Can you email me (privately if you want) a screenshot of device manager
with all the interrupt assignments? (device manager, view 'Resources by
type', and drill down to 'Interrupt Request (IRQ)'. Failing that, tell
me what IRQ the XenPCI device is using, and what else is using that IRQ.
> And there is another unrelated problem, when using 0.10.0.86
> or 0.9.12.pre3 on Windows 2003, Before login, windows will complain
"there is
> something wrong about your driver or application , please check it
with your
> event viewer",
>
> I check the event viewer, found there is a error related to "unable
load
> IntelIde driver"
>
> Since I am using PV driver, I think the intelide chipset should be
hided by pv
> driver, but I don't know why under versiion 0.10.86, windows 2003
> complains about it.
>
> There is no such error msg in my event log when I am using a old
version
> of pv driver under windows 2003.
>
Yes. GPLPV used to completely hide the network and ide devices in 0.9.x
but there were some very subtle problems with it. Installing the drivers
could stall for ages. Booting would be slower. A few other things also.

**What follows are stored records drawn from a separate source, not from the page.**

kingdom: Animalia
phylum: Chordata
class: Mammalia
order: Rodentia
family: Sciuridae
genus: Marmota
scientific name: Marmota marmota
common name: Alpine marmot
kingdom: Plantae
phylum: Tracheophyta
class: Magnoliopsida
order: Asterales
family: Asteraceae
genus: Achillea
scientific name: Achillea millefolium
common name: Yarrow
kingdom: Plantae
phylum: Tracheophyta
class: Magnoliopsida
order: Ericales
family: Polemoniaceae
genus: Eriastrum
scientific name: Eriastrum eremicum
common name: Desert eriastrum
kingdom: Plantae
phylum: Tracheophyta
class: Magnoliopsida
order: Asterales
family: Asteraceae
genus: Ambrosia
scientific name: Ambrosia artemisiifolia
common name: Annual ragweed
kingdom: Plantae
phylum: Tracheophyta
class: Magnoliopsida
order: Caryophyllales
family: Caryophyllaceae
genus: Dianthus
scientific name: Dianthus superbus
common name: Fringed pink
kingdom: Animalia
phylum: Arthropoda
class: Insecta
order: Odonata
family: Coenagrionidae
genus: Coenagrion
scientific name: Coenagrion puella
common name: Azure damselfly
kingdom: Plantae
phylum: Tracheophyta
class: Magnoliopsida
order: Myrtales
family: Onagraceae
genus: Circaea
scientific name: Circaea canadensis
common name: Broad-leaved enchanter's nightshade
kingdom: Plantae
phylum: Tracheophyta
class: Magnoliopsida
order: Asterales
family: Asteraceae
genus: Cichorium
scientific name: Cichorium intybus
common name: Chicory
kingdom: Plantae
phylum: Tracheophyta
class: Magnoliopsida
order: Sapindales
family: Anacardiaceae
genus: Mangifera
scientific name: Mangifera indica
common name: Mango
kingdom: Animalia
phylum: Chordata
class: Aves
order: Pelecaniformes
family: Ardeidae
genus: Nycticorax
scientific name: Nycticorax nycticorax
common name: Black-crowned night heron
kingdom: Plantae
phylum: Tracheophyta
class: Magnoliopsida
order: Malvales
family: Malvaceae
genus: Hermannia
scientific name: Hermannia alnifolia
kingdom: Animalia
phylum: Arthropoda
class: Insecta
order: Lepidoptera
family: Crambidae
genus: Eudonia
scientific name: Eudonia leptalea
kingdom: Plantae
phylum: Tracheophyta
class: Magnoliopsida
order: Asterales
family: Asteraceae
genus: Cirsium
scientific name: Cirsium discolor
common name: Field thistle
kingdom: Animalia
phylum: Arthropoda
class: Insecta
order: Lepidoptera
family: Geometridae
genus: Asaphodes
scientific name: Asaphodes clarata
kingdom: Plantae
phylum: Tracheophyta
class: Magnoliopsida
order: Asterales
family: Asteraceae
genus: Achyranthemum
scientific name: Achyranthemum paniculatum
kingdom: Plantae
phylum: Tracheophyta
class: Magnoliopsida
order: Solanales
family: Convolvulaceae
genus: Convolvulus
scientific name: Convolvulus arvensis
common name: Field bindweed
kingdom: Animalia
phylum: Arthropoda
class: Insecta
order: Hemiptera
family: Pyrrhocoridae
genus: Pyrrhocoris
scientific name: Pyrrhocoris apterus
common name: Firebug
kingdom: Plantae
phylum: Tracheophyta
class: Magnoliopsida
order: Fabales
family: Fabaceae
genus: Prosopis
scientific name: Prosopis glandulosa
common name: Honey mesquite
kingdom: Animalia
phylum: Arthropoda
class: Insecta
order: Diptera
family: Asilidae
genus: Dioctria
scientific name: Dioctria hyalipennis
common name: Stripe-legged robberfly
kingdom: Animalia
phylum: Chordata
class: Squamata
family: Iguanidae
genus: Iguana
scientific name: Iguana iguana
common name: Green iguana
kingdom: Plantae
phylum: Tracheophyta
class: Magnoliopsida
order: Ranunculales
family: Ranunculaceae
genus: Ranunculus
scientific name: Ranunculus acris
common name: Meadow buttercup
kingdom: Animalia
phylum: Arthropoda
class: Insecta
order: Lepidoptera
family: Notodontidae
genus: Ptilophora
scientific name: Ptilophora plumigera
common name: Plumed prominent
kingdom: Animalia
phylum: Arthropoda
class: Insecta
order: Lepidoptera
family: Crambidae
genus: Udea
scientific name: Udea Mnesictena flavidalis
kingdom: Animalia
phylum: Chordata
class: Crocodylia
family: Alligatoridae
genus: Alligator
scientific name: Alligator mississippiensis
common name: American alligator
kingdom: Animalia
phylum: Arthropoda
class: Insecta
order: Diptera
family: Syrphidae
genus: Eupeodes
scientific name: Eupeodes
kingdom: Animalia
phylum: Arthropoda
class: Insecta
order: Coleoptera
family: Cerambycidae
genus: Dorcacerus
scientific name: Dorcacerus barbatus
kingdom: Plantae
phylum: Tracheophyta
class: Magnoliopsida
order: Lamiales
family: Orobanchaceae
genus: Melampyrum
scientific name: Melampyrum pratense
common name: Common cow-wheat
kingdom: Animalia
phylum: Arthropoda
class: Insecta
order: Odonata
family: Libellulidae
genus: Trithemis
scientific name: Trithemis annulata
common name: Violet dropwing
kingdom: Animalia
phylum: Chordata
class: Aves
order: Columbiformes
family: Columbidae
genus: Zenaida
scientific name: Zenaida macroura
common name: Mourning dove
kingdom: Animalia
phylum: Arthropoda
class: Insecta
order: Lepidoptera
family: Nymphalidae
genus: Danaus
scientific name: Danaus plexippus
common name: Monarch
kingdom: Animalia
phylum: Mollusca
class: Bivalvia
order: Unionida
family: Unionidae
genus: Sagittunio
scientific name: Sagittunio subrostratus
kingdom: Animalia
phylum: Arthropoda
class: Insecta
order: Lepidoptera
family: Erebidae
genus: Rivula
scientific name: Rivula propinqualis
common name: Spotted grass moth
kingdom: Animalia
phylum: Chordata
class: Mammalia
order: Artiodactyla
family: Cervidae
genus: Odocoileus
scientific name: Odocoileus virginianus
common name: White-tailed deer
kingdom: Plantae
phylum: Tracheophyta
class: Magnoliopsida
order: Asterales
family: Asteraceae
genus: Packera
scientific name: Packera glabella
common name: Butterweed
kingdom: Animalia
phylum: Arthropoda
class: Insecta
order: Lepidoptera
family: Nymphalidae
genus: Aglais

The problem is that in order to identify the ide or network device,
windows has to know about it first (otherwise I can't query it to find
out if it is the device I want to hide). Because of that, I'm hiding it
after Windows thinks it's already seen it, and strange things happen.
Xen 3.4.x includes an update that allows the disks themselves and the
network adapters to be hidden in a way that doesn't have these problems.